TASK PROMPT
Starting at the line that contains "font-size:16px; font-weight:bold; margin-left:16px;" and ending at the line that contains "font-size:15px;font-family:Liberation Mono, monospace;", the lines below are to be given again exactly, with nothing added.

ENTRIES SHOWN
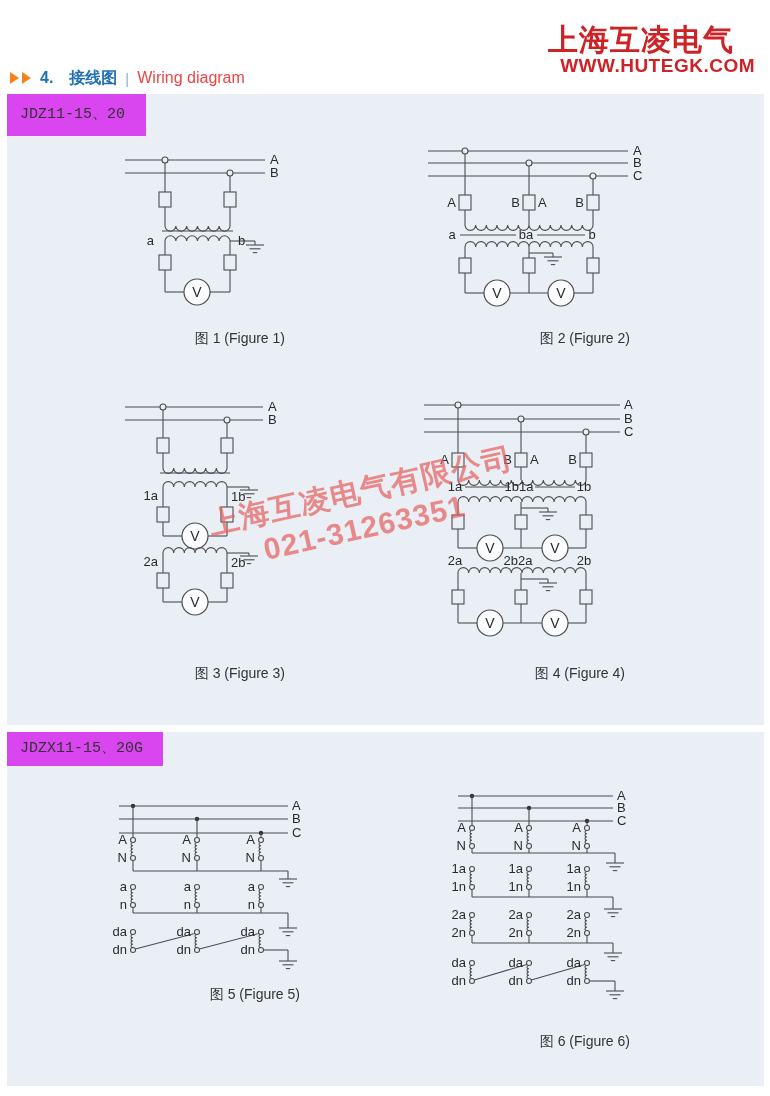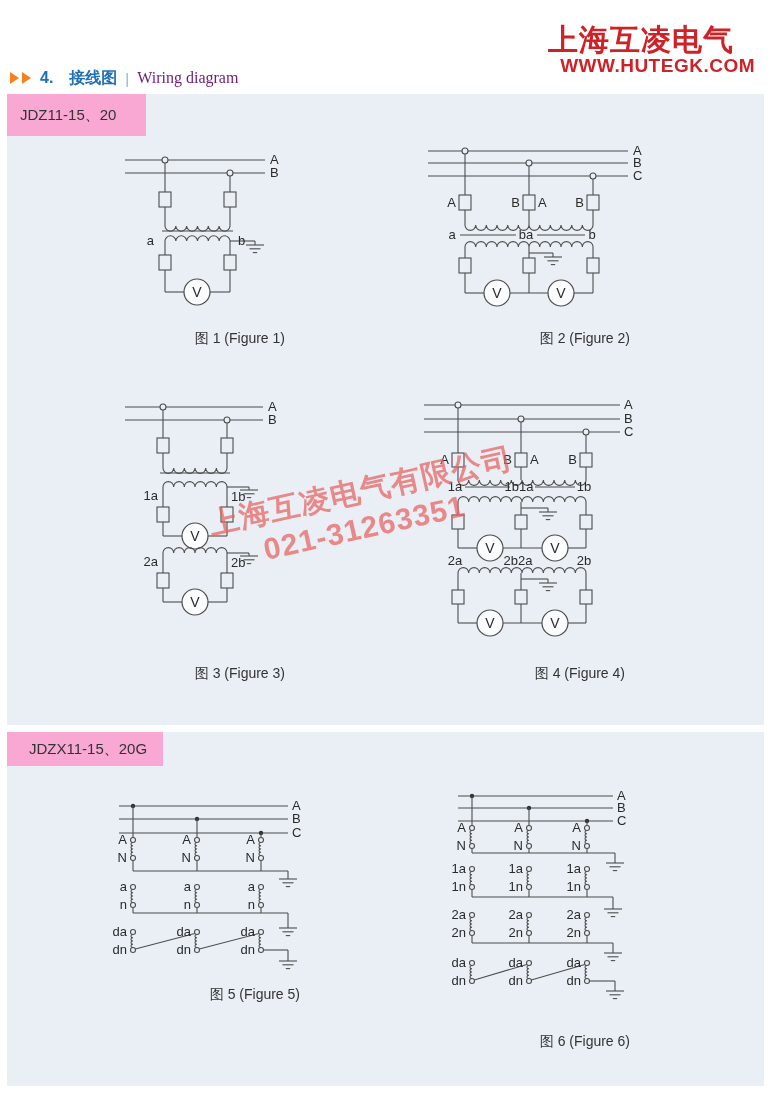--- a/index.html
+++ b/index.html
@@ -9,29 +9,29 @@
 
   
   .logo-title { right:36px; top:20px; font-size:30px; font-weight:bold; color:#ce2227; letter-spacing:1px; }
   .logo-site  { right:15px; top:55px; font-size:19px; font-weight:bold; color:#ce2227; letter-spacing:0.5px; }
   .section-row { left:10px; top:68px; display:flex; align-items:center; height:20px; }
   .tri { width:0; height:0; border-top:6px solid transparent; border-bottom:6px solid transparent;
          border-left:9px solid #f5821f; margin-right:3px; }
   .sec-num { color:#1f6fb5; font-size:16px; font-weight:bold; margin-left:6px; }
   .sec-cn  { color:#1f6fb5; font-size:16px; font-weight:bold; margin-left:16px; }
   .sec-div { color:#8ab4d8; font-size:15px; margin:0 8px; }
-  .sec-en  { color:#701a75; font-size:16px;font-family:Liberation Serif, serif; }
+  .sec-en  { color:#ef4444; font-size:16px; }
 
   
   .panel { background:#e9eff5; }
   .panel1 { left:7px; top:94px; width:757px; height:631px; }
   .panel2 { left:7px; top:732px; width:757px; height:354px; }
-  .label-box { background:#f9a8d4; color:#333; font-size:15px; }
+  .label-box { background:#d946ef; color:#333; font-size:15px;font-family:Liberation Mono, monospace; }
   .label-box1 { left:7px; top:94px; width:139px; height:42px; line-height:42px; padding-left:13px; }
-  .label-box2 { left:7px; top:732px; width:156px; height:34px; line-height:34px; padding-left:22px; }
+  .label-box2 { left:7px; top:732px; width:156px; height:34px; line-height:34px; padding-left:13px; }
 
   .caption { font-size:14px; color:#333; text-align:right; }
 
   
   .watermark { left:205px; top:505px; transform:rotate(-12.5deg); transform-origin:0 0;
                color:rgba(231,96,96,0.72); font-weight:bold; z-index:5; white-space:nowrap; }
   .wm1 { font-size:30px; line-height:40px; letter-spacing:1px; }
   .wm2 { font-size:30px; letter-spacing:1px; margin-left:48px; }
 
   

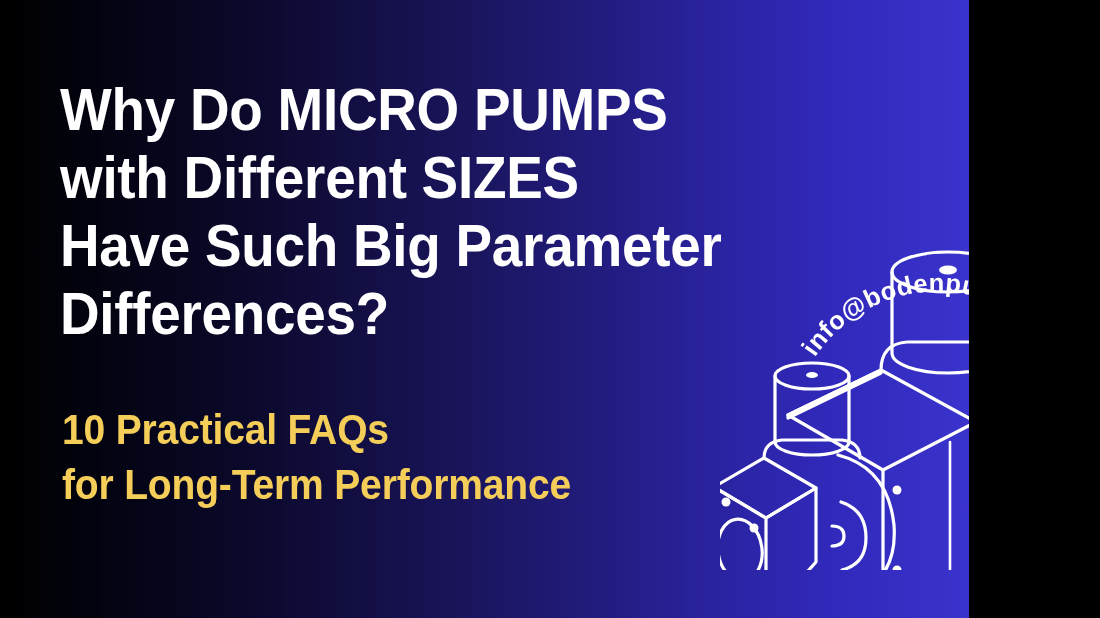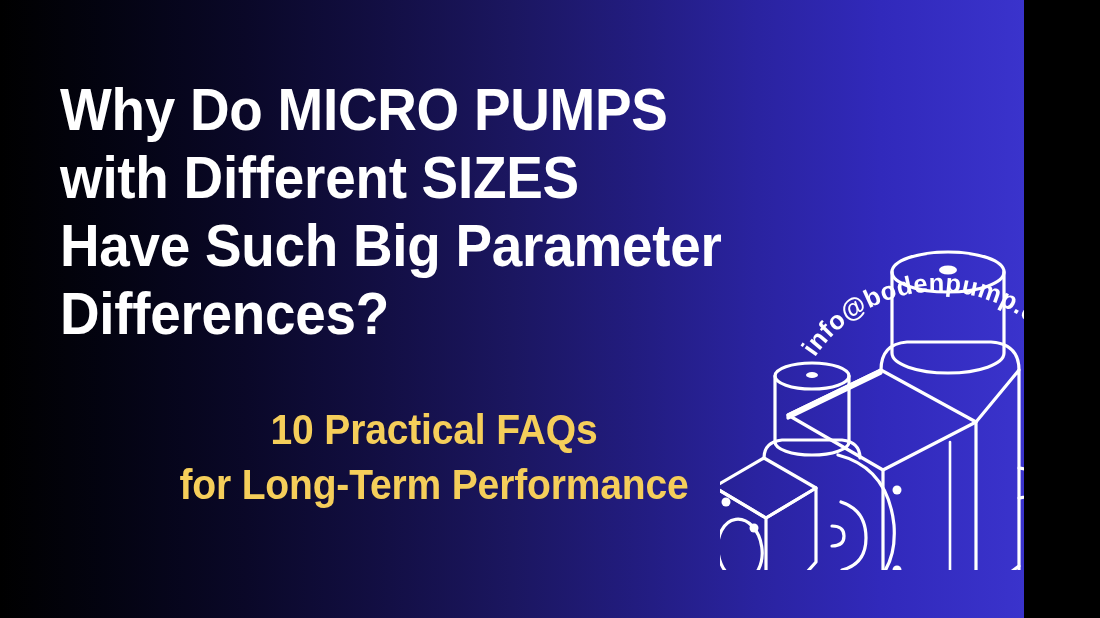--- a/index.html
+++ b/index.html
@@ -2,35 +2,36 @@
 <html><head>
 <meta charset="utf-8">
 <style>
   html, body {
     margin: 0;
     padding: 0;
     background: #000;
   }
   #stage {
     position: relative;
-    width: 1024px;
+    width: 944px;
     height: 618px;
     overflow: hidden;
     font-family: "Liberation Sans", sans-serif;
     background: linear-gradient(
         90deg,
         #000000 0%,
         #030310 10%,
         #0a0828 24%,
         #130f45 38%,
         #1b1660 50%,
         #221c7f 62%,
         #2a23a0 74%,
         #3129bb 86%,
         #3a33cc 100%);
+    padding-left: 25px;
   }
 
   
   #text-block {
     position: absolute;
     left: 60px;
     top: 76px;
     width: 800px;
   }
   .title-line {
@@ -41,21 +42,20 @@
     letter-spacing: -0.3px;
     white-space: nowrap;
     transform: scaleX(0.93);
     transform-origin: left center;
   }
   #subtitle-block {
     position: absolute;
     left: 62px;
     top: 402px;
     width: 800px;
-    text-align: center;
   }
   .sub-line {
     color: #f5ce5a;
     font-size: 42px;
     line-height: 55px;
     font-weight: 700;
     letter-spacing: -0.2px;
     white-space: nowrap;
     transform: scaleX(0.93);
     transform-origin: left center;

EXPECTED ANSWER
   .sec-cn  { color:#1f6fb5; font-size:16px; font-weight:bold; margin-left:16px; }
   .sec-div { color:#8ab4d8; font-size:15px; margin:0 8px; }
-  .sec-en  { color:#701a75; font-size:16px;font-family:Liberation Serif, serif; }
+  .sec-en  { color:#ef4444; font-size:16px; }
 
   
   .panel { background:#e9eff5; }
   .panel1 { left:7px; top:94px; width:757px; height:631px; }
   .panel2 { left:7px; top:732px; width:757px; height:354px; }
-  .label-box { background:#f9a8d4; color:#333; font-size:15px; }
+  .label-box { background:#d946ef; color:#333; font-size:15px;font-family:Liberation Mono, monospace; }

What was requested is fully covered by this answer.